Students, staff, faculty, and other guests packed into the Campus Center Friday night for the fourth annual LSA Banquet. As the 200 attendees arrived, the Campus Center buzzed with chatter and music. While they decided where to sit, guests mingled and listened to the opening music. Once all the guests filed in, the celebration began.
Throughout the night, guest speakers shared stories about their heritage and connections to Latino culture. Senior Keyri Lopez-Godoy shared an “I am” poem about her experiences as an immigrant from El Salvador. “I am Keyri Lopez-Godoy. I am real. I am standing in front of you. I am DACAmented and a daughter of God He loves,” she said to conclude her poem.
Lopez-Godoy has attended the banquet every year that she has been at EMU. “It’s wonderful. I get to celebrate culture. And it’s not just [my family’s culture] but it’s every Latin American culture [that] is celebrated or pinpointed. And it allows people to come together and acknowledge that there are differences [in culture] and they are beautiful differences,” she said.

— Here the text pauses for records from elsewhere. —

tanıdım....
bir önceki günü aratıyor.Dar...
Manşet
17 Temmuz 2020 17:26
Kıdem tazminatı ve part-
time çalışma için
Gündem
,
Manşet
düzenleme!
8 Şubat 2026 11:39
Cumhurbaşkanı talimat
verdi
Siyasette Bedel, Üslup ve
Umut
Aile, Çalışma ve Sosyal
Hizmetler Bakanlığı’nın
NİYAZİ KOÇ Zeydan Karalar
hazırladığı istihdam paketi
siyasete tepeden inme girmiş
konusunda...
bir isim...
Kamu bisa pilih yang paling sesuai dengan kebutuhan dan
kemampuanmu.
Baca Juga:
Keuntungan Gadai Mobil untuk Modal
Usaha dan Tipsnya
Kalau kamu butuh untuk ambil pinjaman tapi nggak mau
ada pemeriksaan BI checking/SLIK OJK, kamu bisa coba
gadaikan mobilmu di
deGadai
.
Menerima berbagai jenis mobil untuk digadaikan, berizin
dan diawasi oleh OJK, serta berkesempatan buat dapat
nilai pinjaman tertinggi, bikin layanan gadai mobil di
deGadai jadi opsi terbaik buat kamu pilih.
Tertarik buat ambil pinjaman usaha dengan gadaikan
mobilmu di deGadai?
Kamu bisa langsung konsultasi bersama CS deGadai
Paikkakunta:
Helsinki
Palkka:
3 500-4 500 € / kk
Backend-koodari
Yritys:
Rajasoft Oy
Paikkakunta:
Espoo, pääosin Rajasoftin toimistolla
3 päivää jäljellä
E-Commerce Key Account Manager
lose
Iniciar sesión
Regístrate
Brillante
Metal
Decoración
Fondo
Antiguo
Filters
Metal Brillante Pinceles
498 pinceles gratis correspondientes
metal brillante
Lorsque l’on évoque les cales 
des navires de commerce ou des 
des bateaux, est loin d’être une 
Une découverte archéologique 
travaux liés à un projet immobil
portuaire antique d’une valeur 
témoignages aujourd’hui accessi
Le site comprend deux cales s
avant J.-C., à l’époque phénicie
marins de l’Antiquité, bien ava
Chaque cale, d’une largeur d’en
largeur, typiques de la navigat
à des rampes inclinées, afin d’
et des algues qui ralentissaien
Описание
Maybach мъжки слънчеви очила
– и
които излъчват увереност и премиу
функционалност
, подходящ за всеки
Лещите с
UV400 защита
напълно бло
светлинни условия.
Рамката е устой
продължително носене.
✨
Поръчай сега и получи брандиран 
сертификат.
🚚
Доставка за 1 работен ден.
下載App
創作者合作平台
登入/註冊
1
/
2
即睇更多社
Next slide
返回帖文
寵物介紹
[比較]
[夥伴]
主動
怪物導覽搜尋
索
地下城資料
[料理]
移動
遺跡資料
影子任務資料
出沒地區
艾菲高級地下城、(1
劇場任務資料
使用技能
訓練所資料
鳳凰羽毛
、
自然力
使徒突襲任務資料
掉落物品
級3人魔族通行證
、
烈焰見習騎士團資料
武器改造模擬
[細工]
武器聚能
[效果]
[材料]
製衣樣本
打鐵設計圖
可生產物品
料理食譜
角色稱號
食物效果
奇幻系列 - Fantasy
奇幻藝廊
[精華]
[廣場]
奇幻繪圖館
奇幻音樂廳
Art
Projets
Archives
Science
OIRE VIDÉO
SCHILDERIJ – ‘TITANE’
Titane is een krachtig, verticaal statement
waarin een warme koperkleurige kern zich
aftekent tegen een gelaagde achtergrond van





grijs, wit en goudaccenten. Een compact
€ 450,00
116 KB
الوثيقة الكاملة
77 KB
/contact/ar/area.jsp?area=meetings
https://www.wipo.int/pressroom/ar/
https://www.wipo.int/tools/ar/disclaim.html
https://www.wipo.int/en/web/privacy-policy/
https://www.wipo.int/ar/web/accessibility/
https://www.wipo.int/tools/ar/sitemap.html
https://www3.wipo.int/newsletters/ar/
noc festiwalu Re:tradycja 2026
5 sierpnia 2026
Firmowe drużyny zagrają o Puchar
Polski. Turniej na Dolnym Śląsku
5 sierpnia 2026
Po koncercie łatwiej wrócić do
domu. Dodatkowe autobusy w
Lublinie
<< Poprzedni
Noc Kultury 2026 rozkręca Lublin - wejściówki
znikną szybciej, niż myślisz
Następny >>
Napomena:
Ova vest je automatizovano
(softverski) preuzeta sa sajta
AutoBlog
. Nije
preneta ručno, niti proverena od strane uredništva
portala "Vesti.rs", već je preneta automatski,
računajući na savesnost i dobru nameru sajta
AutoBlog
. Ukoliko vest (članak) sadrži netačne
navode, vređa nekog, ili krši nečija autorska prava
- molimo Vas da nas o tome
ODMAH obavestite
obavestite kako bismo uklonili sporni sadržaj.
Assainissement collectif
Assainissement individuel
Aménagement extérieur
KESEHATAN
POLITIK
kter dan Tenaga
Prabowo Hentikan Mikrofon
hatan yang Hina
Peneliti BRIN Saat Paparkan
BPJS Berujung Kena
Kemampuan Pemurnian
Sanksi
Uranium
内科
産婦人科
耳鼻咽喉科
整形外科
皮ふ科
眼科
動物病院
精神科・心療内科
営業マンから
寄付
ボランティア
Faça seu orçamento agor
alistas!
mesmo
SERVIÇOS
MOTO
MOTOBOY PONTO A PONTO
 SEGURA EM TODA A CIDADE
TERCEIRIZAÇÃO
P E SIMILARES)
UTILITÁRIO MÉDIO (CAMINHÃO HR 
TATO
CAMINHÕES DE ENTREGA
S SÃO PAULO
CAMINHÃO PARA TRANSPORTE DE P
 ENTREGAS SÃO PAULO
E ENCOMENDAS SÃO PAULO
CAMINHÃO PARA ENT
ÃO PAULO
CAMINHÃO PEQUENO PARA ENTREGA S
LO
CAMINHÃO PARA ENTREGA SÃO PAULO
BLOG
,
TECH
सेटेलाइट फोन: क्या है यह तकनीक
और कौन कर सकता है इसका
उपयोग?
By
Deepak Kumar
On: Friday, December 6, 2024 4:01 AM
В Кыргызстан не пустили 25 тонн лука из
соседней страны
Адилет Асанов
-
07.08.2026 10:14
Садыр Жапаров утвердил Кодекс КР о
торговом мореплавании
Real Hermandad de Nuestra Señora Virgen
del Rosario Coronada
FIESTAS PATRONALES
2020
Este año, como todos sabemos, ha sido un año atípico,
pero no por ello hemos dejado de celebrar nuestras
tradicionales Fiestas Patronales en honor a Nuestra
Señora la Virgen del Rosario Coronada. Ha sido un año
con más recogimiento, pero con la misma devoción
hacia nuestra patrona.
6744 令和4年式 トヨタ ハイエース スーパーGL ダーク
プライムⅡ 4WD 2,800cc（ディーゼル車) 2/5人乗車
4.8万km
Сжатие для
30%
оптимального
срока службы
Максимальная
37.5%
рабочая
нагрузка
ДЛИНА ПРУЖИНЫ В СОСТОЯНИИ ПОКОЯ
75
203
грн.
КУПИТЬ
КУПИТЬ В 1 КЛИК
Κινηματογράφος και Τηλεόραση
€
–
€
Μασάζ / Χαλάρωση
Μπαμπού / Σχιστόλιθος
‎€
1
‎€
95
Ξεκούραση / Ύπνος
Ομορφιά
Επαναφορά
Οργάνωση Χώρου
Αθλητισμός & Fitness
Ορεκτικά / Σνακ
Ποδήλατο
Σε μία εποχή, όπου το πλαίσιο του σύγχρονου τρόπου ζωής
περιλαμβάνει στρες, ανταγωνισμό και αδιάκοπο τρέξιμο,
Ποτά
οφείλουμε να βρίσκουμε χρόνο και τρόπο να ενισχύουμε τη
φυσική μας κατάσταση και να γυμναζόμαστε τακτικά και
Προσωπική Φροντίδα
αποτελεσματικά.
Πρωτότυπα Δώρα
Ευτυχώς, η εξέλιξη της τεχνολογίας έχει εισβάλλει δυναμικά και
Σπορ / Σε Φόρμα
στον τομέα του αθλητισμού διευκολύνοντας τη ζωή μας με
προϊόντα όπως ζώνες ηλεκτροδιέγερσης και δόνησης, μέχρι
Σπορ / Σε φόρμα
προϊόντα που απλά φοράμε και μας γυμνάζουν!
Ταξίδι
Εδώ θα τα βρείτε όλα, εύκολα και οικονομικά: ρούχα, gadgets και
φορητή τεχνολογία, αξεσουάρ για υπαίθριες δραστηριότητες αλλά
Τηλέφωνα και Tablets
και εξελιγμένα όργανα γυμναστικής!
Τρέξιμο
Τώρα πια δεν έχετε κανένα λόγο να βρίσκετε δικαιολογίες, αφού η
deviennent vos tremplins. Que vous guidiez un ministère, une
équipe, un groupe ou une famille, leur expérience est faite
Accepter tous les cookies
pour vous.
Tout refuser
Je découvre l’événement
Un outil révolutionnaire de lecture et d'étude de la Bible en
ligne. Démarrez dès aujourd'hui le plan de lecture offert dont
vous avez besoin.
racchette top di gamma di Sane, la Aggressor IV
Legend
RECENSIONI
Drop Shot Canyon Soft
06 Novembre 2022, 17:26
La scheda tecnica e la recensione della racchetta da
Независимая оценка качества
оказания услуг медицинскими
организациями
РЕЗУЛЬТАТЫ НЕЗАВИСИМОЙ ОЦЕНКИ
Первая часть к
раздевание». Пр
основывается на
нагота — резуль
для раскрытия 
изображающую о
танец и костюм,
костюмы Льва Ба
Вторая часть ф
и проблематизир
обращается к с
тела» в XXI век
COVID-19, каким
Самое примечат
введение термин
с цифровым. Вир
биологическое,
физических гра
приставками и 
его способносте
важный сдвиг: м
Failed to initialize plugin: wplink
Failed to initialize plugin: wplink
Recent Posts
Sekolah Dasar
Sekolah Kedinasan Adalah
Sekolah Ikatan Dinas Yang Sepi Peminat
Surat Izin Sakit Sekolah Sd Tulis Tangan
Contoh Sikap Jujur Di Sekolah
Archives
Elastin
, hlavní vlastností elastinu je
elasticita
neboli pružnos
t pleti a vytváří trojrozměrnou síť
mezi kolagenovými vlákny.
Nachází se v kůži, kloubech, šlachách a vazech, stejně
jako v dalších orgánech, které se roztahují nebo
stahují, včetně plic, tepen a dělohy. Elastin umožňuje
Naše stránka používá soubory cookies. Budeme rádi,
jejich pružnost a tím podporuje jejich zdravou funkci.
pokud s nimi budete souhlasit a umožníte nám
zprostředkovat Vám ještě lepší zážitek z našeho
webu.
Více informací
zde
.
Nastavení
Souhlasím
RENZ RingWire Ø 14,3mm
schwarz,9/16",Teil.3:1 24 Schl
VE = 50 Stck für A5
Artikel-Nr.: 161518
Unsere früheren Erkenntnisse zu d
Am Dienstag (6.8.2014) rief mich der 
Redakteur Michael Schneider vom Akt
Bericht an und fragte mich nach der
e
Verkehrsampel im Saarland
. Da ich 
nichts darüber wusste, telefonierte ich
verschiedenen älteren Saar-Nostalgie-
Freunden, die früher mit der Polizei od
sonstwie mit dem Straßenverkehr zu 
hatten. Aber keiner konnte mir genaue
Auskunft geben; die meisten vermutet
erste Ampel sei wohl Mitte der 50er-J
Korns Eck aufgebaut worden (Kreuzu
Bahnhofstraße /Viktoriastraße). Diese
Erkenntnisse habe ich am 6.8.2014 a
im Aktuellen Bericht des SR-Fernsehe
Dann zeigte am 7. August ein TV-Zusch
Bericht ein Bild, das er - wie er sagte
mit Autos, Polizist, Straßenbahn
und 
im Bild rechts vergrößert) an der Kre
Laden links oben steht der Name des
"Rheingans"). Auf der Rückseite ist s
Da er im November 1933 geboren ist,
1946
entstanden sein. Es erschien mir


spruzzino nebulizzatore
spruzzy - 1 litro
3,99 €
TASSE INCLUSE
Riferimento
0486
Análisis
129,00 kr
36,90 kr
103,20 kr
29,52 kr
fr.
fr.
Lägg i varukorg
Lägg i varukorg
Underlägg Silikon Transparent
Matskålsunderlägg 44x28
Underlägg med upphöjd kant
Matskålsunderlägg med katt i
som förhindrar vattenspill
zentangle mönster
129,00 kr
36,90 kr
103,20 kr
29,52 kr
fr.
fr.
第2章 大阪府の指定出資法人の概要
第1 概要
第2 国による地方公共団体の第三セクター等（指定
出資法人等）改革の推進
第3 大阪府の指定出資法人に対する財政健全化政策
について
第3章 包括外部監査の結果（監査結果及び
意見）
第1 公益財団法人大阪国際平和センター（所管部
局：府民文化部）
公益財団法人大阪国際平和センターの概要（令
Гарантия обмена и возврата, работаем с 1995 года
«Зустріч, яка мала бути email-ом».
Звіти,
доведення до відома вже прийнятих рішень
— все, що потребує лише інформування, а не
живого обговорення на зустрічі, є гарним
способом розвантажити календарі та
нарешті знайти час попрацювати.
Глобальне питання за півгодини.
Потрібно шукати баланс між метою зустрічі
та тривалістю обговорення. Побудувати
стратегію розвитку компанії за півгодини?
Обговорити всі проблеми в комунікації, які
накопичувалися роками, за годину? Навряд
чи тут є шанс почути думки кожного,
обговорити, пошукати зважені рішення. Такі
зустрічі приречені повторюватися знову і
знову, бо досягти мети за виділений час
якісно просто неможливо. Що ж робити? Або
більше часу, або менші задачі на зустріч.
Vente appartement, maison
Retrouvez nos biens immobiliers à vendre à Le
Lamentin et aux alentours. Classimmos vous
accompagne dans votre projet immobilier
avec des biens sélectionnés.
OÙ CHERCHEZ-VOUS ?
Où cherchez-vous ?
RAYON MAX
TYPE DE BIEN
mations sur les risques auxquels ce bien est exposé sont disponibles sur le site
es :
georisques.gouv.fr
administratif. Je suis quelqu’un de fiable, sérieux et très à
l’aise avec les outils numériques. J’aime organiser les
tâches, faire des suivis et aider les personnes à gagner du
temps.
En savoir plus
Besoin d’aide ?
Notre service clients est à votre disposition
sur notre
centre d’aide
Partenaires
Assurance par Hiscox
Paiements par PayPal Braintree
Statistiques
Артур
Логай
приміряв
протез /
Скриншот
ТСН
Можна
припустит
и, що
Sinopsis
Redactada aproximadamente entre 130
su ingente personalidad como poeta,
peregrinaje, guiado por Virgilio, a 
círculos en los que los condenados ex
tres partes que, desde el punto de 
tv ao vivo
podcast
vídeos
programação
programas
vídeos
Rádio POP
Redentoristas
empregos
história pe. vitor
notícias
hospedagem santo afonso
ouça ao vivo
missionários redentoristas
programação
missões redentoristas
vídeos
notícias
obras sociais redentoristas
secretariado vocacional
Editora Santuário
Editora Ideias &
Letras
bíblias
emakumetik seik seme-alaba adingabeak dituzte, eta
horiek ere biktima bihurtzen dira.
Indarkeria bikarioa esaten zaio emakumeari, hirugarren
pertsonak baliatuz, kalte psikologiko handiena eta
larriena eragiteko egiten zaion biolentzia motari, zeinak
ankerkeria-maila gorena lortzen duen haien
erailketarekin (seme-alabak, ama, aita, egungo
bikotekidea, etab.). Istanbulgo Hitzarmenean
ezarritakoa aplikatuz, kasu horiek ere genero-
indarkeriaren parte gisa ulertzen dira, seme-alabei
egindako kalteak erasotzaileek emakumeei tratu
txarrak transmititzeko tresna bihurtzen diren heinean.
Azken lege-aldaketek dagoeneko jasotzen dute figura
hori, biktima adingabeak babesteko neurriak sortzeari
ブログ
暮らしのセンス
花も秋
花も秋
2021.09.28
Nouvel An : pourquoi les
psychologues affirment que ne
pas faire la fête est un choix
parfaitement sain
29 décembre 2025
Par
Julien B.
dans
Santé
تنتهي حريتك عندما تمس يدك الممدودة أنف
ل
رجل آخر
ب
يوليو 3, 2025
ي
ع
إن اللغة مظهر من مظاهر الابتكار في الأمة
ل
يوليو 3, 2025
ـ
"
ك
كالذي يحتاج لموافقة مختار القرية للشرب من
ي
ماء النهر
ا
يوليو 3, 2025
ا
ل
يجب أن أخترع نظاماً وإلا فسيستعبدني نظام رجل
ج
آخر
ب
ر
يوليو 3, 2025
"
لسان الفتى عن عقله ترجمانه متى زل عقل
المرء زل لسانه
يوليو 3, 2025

In the spirit of LSA’s theme this year, “Donde caben dos caben tres” (“There is always room for one more”), Lopez-Godoy was able to invite some of her family members to the banquet because she wanted to have her support system there while she shared her story. “In a lot of Latin American countries, you find that we travel in packs. So my dad, my brother, my cousin, and aunt [were there],” she said.
The emphasis on celebrating culture permeated each aspect of the banquet. Students were especially excited to celebrate the culinary aspects of culture. First-year Kellie Serrell and her older sister senior Laurie Serrell went to the event together. “[I came for] the food, the music, and [Laurie],” Kellie Serrell said.
The food was catered by five different local restaurants: Pollo A La Brasa, El Milagro, Arepas Las Chamas, El Charro, and La Morena. Alumnus Carlos García made the Tres Leches.
Laurie Serrell has been to the banquet past semesters and always comes back for “the food, the dancing, and the excuse to dress up,” she said. While she checked people into the banquet, she saw others used the banquet as a time to dress their best.
Like Kellie and Laurie Serrell, sophomore Yoel Bobadilla was excited for “la comida,” he said. He appreciated not only the food but also the opportunity to connect with his Latino heritage. “It’s a great way, for us Latinos, to learn more about ourselves,” he said. “[The banquet] means a lot to me. It means that I am a part of the community.”
Junior Fred Flores-Cano also valued being a part of the community. “[The banquet] is a great time to interact with other people, have fellowship time, and enjoy each other,” he said. As a member of LSA, he had the opportunity to play violin as the attendees entered the banquet. He performed with seniors Caleb Schrock-Hurst and Perry Blosser.
After the instrumental music from Flores-Cano, Schrock-Hurst, and Blosser, Celeste Diaz stepped onto the stage to share a Paraguayan folk dance, “Mujer Paraguaya.” Diaz has participated in events hosted by LSA in the past. She continues to help because it “[makes] me proud and so happy that EMU promotes and helps us express our culture.” As she danced, the guests clapped in rhythm to the music, solidifying the atmosphere of fellowship throughout the Campus Center.
After Diaz concluded her dance, ENKA took the stage. ENKA is a local band comprised of Hispanic musicians who volunteered to play at the event. They incorporated several styles of Latin American music into their set. Some students told their neighbors which styles were being featured in specific songs and shared how to dance to them. While eating, heads swayed to the rhythm of the music, and, occasionally, students joined the band in song.
Other speakers and performers of the night included alumnus James Miller, Assistant Professor Deanna Durham, Assistant Professor Zonia Balasch Rodriguez, and a singing of “Las Mañanitas.” Miller and Durham both shared stories of their experiences living in Latin America. Balasch Rodriguez performed a comedy routine, and the final song was led by LSA members, LSA alumni, and current and retired Spanish professors. The audience was prompted to sing along as the dessert was brought over to Dr. Susan Huxman for her to blow out the candles, celebrating the centennial.
After the singing and dessert, guests were invited to stay for dancing. The dancing provided a final space to celebrate culture and concluded the LSA banquet.